A small favorite town of mine just announced a "moratorium" on issuing new STR permits.

Previously they had set a cap to control STR’s. People would join a waitlist. When permitted homes sold, their permits did NOT transfer to the new owners.

Apparently, the ‘wise’ elected officials found their own rules insufficient and continued to blame rising home prices on STR’s. Their illogical logic went something like this, "we have a workforce (affordable) housing problem. The wealthy second home owners buying $2-$5mm + homes are the problem. They can offset their costs by running illegal hotels and ruining our neighborhood."

A few thoughts:
- by their own admission, no local hourly worker is buying or living in these $2-$5mm homes. So, they’ve identified a problem but are pointing to the wrong cause.
- these wealthy homeowners are providing a service to the community. Since there are no hotels to speak of, visitors must stay in a VRBO or Airbnb. Or, else there are no visitors.
- no visitors is a bigger problem. Without visitors, all the service businesses (restaurants, guides, tours, etc) and retail shops would go out of business as the small local population wouldn’t keep them afloat. And, without the lodging taxes, the community likely would have a budget shortfall and have to make some tough decisions, "do we not repair the roads or should we stop the public school renovation?"

Now, maybe I’m imagining this… BUT… I have seen a large amount of single family homes but the market since this surprise announcement. And, more worrisome, I’ve seen multiple price reductions!  In this bull market, there are multiple price reductions!

This isn’t surprising.

A home that has restrictions is worth less than an unrestricted home. Pretty simple.

I recently filmed a video discussing "free optionality" and how that can lead to opportunities. The inverse is true too. Limited options is worth less.

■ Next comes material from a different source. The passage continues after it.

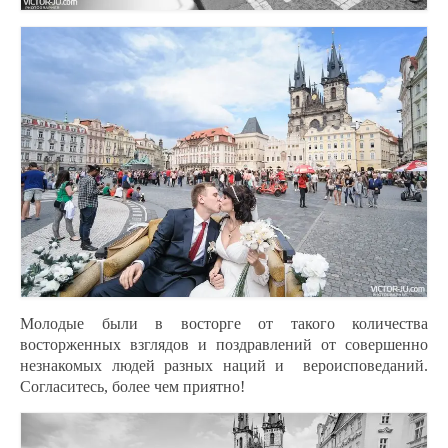
Молодые были в восторге от такого количества
восторженных взглядов и поздравлений от совершенно
незнакомых людей разных наций и
вероисповеданий.
Согласитесь, более чем приятно!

However, these homes (unfortunately) are being sold to other wealthy home owners. Those that are wealthy enough to not rent them out. Or share their wealth with others. So, when the owner isn’t in residence (11 months a year on average), the home is dark. No lights. No action. No restaurant spend. No retail spend. No services spend. No spend. Just dark.

I’m super curious and watching, learning from this. I’ll keep you updated!

What do you think will happen to housing prices due to this moratorium? How about to workforce / affordable housing?